Entries supplied section start

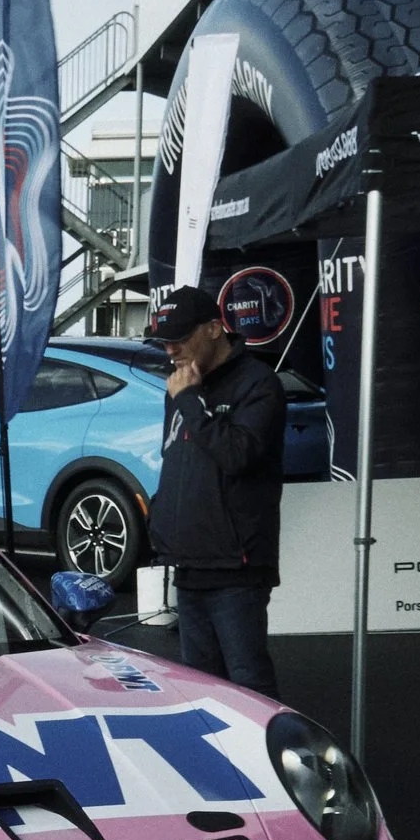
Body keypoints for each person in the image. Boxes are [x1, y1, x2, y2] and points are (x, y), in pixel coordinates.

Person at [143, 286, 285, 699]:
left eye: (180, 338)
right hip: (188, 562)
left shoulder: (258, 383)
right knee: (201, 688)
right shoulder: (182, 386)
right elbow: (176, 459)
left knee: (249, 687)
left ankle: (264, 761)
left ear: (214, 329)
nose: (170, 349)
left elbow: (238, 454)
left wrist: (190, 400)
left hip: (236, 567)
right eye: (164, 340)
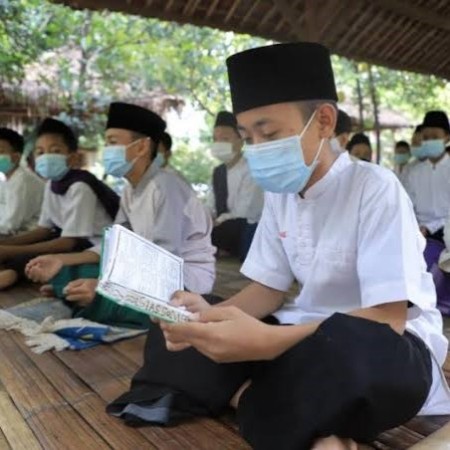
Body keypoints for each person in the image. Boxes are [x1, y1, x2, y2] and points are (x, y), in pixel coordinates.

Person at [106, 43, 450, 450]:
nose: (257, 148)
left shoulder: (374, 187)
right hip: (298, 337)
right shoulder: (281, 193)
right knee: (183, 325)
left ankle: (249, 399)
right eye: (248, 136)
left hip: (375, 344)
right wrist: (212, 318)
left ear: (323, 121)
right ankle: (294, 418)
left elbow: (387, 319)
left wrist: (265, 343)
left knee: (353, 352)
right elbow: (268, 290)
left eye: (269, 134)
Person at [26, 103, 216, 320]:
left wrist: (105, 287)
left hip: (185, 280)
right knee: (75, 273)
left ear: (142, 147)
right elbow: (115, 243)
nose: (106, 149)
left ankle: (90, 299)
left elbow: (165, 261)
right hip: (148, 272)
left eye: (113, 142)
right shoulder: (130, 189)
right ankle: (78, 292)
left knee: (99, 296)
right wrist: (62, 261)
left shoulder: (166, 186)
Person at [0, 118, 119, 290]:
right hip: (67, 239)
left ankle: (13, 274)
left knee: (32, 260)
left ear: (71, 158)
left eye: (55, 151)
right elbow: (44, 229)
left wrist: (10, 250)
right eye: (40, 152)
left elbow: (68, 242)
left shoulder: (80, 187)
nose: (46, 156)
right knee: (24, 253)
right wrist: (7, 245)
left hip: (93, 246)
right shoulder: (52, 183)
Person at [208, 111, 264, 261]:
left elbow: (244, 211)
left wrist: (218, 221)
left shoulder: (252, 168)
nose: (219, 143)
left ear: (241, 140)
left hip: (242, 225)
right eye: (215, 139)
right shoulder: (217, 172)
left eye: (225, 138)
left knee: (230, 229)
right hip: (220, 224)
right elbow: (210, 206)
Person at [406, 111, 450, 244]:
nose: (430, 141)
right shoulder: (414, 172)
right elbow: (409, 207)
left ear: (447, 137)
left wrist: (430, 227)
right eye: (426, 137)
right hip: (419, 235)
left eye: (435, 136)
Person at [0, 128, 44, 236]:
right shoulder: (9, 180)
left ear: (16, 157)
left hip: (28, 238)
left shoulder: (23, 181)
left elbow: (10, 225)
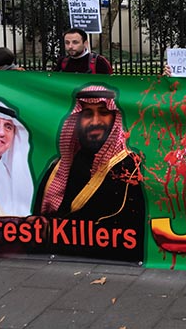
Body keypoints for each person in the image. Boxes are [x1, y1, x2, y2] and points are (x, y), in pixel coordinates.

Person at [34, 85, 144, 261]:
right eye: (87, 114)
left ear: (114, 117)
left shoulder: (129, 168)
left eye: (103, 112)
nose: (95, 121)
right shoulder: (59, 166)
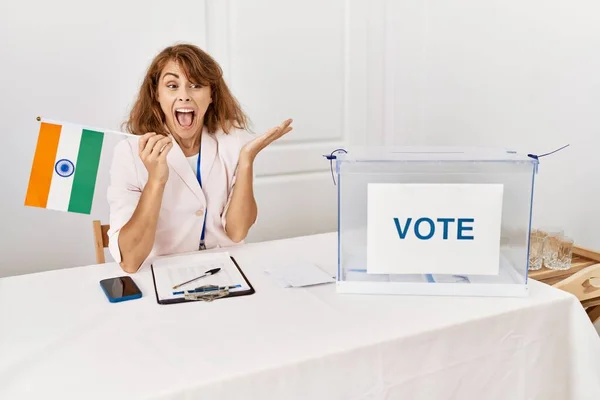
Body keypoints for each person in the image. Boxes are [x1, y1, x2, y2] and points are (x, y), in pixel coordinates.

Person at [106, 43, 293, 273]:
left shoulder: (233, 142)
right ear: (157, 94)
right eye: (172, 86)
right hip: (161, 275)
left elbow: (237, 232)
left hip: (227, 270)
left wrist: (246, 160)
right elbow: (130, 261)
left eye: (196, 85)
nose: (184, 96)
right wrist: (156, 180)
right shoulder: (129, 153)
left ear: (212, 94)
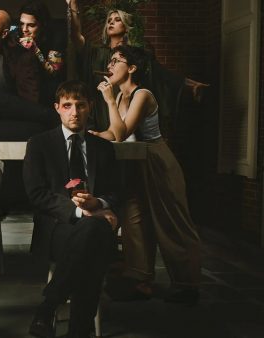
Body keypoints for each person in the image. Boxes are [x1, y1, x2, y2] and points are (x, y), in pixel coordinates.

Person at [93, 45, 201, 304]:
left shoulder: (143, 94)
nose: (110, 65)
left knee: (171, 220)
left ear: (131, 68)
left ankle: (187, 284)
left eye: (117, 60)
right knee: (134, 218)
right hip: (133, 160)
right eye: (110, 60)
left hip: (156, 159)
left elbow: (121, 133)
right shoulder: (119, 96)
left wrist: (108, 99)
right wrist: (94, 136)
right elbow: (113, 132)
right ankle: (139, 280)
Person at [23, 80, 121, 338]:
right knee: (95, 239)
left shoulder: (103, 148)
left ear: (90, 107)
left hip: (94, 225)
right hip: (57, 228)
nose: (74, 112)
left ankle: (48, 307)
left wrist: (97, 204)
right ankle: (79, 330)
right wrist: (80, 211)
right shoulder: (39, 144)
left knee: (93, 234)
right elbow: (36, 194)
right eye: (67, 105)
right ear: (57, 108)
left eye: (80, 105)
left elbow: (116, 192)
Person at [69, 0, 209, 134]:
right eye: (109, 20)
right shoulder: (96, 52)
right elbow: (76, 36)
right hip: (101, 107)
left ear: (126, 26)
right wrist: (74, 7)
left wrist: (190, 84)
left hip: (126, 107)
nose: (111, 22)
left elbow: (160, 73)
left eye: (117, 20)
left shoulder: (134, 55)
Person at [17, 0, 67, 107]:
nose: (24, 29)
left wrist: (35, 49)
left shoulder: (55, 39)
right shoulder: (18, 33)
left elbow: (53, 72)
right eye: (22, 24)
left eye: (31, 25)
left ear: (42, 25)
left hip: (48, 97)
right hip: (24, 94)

Entries supplied section end

#### What the task asks
Your answer should consist only of the lines from the one with "left elbow: (116, 192)" through the last line of the entries above, retyped exactly.

#### Solution
left elbow: (116, 192)
Person at [69, 0, 209, 134]:
right eye: (109, 20)
right shoulder: (96, 52)
right elbow: (76, 36)
right hip: (101, 107)
left ear: (126, 26)
right wrist: (74, 7)
left wrist: (190, 84)
left hip: (126, 107)
nose: (111, 22)
left elbow: (160, 73)
left eye: (117, 20)
left shoulder: (134, 55)
Person at [17, 0, 67, 107]:
nose: (24, 29)
left wrist: (35, 49)
left shoulder: (55, 39)
right shoulder: (18, 33)
left elbow: (53, 72)
right eye: (22, 24)
left eye: (31, 25)
left ear: (42, 25)
left hip: (48, 97)
right hip: (24, 94)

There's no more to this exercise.